> **ACTIVITY**
In the anecdotes about Basel and Duck Lee, in what year was the woman's house in Basel built?

> **DOCUMENT SECTION**

##############################

Another time on a fall vacation in Europe my wife and I found ourselves in Basel. Switzerland. It was 8:30 on a rainy night and we were trying to read a map to find a restaurant near a river. We were fooling with the map under a streetlight in front of a row of 400 year-old buildings. 

A woman in a sleek Mercedes pulled to the curb and asked if she could help us. The elegant woman with a heavy French accent was in her early 60s. After finding out we were Americans she told us to wait where we were. She drove down a narrow alley next to a building. Five minutes later the door to the building we were in front of opened and she invited us in.

We walked into an amazing house that was built in 1590 and was furnished with what would be considered museum pieces here in the United States. Our hostess told us we couldn’t go to restaurant we were searching for. It wasn’t very good and wouldn’t do. She picked up a phone, made a call and reserved a table for us at another restaurant, where she insisted we go. After giving us directions we thanked her, but she stopped us and said she was still thanking Americans for freeing France.

Finally there is Duck Lee. In 1998 while living outside of Washington, DC I had several jobs. One job was that of a sportswriter covering college sports and minor league baseball. Duck Lee, was a pitching coach for one of the local college baseball teams I covered. Once day I asked about his unusual uniform number of 63. It was his age. He sat down and told why it was important that he put his age on his uniform to remind him of a vow he made as a teenager.

Duck was born in Manchuria, China in a Korean colony that was later occupied by the invading Japanese troops. At the end of the war his family escaped from China traveling at night on a frozen river, eventually reaching Seoul. His father prospered as a government official and Duck dreamed of playing American baseball in high school.  Before his freshman year of high school, North Korean soldiers had overrun Seoul and Duck’s family went into hiding.

##############################

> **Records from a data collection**
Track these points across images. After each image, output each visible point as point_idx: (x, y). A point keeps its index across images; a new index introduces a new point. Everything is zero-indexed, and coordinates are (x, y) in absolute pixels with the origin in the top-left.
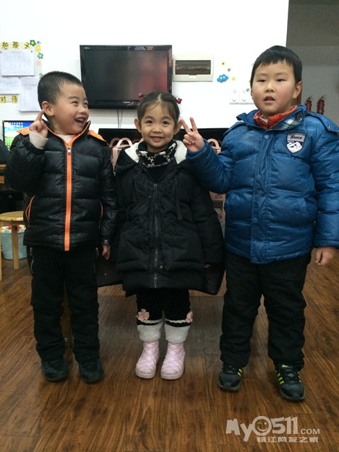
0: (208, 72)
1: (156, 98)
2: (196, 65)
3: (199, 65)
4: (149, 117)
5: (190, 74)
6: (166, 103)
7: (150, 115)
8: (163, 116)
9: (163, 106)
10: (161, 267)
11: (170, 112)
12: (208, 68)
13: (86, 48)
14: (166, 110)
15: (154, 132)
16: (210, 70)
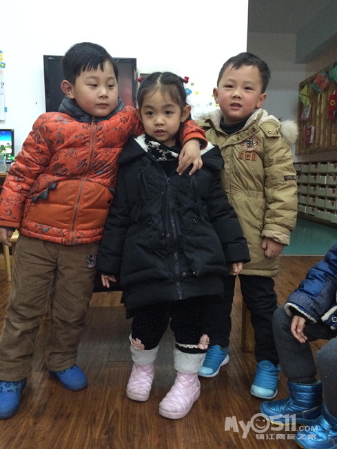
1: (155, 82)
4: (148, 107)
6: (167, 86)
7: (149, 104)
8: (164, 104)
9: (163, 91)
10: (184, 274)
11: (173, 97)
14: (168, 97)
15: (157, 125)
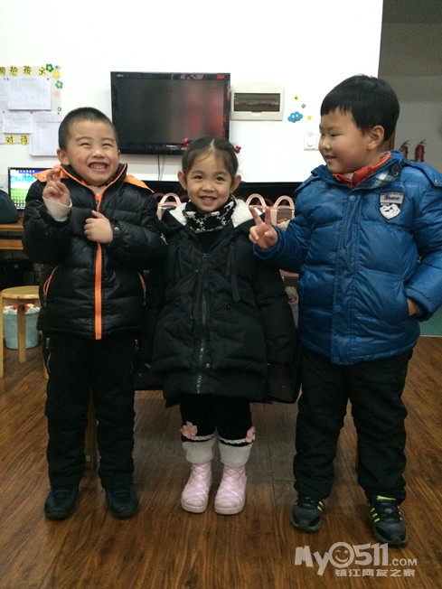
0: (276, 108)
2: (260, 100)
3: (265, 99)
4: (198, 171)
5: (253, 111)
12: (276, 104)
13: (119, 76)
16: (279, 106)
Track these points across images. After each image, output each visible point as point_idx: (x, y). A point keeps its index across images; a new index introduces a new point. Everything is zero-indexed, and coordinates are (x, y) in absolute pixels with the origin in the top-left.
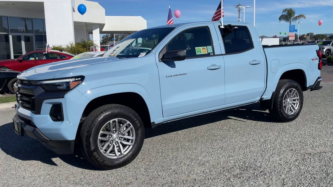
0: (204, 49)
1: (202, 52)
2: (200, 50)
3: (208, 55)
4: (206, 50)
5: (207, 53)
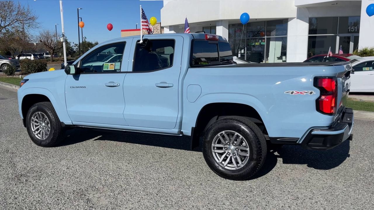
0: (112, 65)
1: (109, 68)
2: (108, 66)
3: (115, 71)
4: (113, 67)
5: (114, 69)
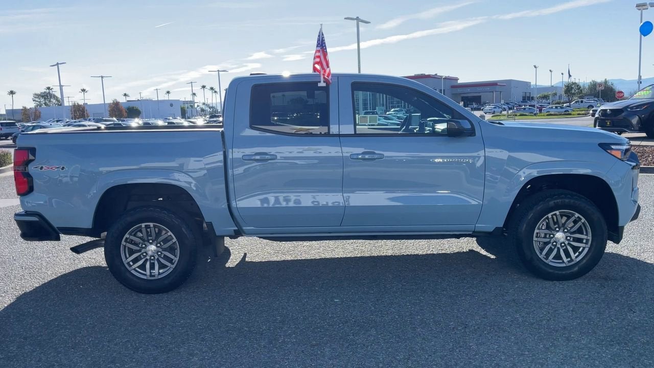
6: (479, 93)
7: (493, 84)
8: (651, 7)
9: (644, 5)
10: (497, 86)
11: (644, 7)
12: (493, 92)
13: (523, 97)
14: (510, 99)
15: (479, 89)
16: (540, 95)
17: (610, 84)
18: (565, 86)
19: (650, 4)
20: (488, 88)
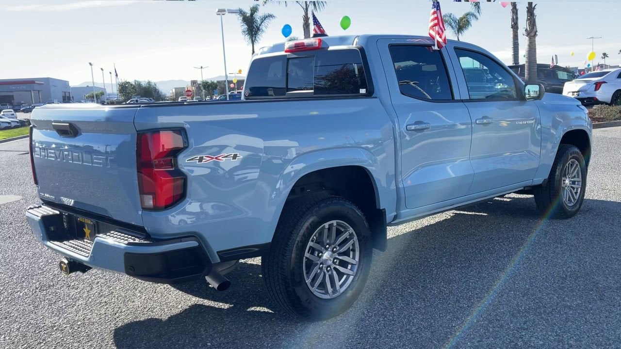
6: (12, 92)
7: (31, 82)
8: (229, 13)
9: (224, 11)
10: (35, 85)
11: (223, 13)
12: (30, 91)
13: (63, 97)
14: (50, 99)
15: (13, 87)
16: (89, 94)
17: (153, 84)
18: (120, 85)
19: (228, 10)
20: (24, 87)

##############################

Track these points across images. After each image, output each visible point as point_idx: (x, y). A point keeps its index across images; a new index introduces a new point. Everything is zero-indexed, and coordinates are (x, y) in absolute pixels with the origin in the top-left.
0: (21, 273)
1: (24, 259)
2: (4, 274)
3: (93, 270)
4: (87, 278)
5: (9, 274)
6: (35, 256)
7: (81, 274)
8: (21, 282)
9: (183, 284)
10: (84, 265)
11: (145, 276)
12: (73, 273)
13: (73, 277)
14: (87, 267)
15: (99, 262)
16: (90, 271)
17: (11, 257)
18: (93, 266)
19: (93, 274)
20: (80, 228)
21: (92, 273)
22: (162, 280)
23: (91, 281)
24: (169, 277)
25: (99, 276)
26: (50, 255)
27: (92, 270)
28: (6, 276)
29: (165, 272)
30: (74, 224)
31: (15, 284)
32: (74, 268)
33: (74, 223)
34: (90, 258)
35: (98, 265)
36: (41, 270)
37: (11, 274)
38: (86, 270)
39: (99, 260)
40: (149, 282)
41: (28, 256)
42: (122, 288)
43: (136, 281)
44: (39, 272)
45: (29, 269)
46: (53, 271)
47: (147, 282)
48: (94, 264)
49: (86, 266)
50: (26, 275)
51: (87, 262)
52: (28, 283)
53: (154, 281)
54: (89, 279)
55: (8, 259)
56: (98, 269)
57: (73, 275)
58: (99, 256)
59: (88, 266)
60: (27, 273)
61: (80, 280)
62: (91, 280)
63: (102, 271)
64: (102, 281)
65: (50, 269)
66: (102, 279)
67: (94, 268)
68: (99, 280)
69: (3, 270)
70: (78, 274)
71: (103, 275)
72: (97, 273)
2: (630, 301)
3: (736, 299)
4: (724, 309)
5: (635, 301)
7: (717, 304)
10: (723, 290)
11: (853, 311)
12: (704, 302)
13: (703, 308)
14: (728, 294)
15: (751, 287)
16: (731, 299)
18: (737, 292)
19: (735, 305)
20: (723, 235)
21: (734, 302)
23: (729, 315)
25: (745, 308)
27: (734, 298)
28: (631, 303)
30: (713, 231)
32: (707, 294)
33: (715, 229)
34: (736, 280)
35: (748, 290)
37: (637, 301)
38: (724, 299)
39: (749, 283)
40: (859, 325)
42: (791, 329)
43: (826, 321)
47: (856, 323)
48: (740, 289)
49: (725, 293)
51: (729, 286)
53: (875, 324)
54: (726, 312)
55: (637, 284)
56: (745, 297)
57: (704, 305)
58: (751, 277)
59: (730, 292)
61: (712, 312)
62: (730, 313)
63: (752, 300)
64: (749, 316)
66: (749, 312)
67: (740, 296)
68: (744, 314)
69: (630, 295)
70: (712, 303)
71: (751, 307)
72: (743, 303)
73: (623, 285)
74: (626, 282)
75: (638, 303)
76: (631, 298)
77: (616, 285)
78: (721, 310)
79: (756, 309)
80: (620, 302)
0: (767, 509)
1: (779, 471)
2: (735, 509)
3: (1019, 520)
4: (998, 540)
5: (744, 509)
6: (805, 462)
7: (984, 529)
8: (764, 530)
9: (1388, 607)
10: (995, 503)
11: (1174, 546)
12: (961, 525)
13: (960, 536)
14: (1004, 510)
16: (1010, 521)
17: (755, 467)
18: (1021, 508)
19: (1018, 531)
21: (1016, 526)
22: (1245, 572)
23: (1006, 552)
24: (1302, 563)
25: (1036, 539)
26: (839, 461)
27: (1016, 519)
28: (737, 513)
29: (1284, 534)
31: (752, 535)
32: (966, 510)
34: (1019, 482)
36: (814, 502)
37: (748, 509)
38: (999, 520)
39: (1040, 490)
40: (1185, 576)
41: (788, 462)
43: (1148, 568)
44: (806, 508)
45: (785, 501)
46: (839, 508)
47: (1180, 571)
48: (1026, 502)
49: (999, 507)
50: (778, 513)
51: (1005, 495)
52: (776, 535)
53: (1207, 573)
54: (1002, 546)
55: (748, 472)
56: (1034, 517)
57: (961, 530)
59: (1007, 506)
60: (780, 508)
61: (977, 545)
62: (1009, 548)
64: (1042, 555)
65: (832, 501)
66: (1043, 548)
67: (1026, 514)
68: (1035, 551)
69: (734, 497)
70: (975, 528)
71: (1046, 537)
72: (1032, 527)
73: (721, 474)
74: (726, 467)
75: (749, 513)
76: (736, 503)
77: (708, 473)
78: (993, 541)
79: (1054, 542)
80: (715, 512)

##############################

> **TASK ANSWER**
1590